Perintah 1:
Konversikan bagian catatan data yang dibuka dengan baris berisi "genus: Tyrannus" dan ditutup dengan baris berisi "class: Testudines" (kedua baris tersebut ikut) menjadi CSV dua kolom bernama atribut dan nilai, satu baris per catatan. Apit setiap isian dengan tanda kutip dan ganti jeda baris di dalamnya dengan spasi.

Teks Sumber:
Keseimbangan dari Dia
Botol yang kami gunakan sebagai bekal i'tikaf Ramadhan tahun ini. Bisa menentukan yang mana milikku dan mana yang miliknya, kan? Captured by her. |
Bukan hal yang mudah mencari teman yang sekaligus bisa diajak ngobrol, diskusi, jalan, dan "saling menasihati dalam kebenaran dan kesabaran". Dan dia adalah satu dari yang sulit dicari itu. Mungkin, dalam hidupku yang baru seperempat abad ini, dia-lah satu-satunya.
Dia bisa mengimbangi karakterku yang aneh, tidak bisa serius walaupun sedang membahas topik berat. Bersama dia, aku bisa saja membicarakan berbagai hal dari yang berat seperti isu Palestina, sampai selorohan tak penting tentang nomor lambung bus Trans Semarang. Rasanya tak perlu terlalu jaim di depan dia.
Tetapi itu tidak berarti hura-hura bersama dia. Tawa itu diimbangi dengan "perbaikan ruhiyah" yang sama banyaknya. Jujur, aku bahkan tak tahu istilah apa yang tepat, sehingga biarkan aku menggunakan istilah itu. Bersama dia, itu berarti juga tidak melupakan Allah. Dia teman jalan yang nyaman, tapi destinasi kami mencakup i'tikaf bersama yang jumlah harinya semakin bertambah tiap tahun. Jalan ke mall pun, tempat yang kami cari haruslah dekat dengan tempat shalat. Malah, dia selalu menyeretku shalat di Masjid Baiturrahman alih-alih menggunakan mushala Citra Land. Bersama dia pula, kami memiliki misi menyambung silaturrahim dengan mengunjungi guru dan sahabat.
Itulah yang belum kudapat dari orang lain. Keseimbangan. Antara dunia dan akhirat. Tentang nasihat yang tak melulu menekan. Tentang teladan yang tak membuatku sungkan. Tentang pengingat yang tak muluk-muluk, tapi merasuk dalam hati.
Ketika dia kuliah di Bogor, aku sering merindukan dia sebagai teman berjuang di Semarang. Sampai-sampai aku mencurahkan kerinduanku dalam sebuah tulisan. Dan Allah justru "mengembalikan" dia padaku, tepat di saat aku sendiri, dalam artian yang nyaris harfiah. Ketika teman-teman di kampus satu per satu mulai mutasi ke luar Semarang, Allah hadirkan kembali dia di Ungaran untuk menemaniku.
Meski hanya bertemu paling sering sekali dalam sebulan, pertemuan dengan dia cukup memuaskan kebutuhanku akan interaksi. Aku yang sudah jarang bertemu dengan orang-orang yang memiliki frekuensi yang sama, merasa lega sekali ketika akhirnya bisa bertukar pikiran dengan dia dalam pertemuan sehari itu. Bersama dia, aku berkelana secara fisik dan pikiran.

Cuplikan Data:
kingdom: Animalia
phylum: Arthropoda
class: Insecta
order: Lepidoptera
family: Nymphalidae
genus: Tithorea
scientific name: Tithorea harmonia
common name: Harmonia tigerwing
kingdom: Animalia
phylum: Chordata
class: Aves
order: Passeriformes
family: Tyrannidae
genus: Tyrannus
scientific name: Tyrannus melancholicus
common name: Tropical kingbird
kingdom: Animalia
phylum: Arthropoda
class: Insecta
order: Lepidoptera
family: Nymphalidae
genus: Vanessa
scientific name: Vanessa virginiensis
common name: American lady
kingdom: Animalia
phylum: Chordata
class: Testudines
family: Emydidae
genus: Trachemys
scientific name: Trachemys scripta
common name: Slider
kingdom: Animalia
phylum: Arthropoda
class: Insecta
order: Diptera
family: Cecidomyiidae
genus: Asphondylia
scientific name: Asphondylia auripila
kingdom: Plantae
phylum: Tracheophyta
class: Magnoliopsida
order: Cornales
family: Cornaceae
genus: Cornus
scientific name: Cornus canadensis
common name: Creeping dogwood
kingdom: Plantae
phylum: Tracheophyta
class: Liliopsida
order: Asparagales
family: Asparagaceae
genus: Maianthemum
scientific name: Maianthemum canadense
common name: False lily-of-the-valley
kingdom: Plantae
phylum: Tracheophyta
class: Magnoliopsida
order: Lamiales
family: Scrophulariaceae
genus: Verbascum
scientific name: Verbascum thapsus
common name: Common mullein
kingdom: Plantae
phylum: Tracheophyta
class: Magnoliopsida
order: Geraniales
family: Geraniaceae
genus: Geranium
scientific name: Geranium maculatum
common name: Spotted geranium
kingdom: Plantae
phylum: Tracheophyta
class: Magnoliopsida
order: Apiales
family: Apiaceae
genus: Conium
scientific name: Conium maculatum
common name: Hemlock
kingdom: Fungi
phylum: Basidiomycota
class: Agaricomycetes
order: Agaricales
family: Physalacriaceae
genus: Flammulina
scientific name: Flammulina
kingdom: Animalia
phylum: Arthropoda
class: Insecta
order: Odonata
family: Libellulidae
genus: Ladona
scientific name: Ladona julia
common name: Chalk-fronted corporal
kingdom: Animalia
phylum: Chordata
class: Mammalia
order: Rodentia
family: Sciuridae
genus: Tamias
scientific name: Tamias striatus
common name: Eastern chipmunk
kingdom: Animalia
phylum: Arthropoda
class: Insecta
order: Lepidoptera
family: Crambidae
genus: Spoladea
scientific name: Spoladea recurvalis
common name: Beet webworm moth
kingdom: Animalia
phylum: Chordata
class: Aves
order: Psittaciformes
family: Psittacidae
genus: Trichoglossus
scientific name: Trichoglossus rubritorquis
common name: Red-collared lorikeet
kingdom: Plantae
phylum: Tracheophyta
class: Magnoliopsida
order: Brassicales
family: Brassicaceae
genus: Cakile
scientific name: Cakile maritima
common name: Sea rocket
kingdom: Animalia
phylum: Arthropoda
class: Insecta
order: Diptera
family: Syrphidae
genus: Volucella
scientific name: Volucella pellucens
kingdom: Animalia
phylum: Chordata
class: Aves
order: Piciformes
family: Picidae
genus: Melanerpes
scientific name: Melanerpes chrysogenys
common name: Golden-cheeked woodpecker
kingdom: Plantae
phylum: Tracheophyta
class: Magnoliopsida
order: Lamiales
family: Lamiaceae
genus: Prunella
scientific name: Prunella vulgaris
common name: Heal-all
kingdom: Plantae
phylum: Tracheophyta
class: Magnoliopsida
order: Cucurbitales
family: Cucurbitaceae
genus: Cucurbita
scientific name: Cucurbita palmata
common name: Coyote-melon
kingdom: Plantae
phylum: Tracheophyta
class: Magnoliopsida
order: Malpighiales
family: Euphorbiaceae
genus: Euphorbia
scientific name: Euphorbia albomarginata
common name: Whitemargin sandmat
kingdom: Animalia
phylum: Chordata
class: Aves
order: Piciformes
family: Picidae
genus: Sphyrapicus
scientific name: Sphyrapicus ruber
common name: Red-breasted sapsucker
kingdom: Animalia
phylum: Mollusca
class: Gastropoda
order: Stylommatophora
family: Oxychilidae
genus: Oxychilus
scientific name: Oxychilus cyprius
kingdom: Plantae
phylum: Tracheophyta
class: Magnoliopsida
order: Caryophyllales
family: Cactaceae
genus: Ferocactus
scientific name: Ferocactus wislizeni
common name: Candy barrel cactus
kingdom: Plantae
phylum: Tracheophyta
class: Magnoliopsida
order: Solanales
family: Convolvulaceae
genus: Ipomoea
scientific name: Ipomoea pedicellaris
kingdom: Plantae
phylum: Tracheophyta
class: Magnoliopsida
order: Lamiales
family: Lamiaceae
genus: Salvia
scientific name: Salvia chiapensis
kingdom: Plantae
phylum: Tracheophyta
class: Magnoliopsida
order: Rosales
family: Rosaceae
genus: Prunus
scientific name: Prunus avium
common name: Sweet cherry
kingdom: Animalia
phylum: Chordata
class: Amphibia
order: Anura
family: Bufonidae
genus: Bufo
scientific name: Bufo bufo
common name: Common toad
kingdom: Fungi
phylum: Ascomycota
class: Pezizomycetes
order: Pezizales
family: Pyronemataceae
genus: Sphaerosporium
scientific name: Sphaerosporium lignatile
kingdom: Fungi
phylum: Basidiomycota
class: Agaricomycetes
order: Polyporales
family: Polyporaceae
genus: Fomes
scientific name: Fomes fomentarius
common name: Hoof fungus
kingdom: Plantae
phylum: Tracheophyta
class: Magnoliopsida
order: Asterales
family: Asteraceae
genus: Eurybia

Perintah 2:
Tuliskan ulang secara persis bagian teks sumber yang dibuka dengan kata-kata "Tetapi itu tidak" dan ditutup dengan "merasuk dalam hati.".

Jawaban 1:
atribut,nilai
"genus:","Tyrannus"
"scientific name:","Tyrannus melancholicus"
"common name:","Tropical kingbird"
"kingdom:","Animalia"
"phylum:","Arthropoda"
"class:","Insecta"
"order:","Lepidoptera"
"family:","Nymphalidae"
"genus:","Vanessa"
"scientific name:","Vanessa virginiensis"
"common name:","American lady"
"kingdom:","Animalia"
"phylum:","Chordata"
"class:","Testudines"

Jawaban 2:
Tetapi itu tidak berarti hura-hura bersama dia. Tawa itu diimbangi dengan "perbaikan ruhiyah" yang sama banyaknya. Jujur, aku bahkan tak tahu istilah apa yang tepat, sehingga biarkan aku menggunakan istilah itu. Bersama dia, itu berarti juga tidak melupakan Allah. Dia teman jalan yang nyaman, tapi destinasi kami mencakup i'tikaf bersama yang jumlah harinya semakin bertambah tiap tahun. Jalan ke mall pun, tempat yang kami cari haruslah dekat dengan tempat shalat. Malah, dia selalu menyeretku shalat di Masjid Baiturrahman alih-alih menggunakan mushala Citra Land. Bersama dia pula, kami memiliki misi menyambung silaturrahim dengan mengunjungi guru dan sahabat.
Itulah yang belum kudapat dari orang lain. Keseimbangan. Antara dunia dan akhirat. Tentang nasihat yang tak melulu menekan. Tentang teladan yang tak membuatku sungkan. Tentang pengingat yang tak muluk-muluk, tapi merasuk dalam hati.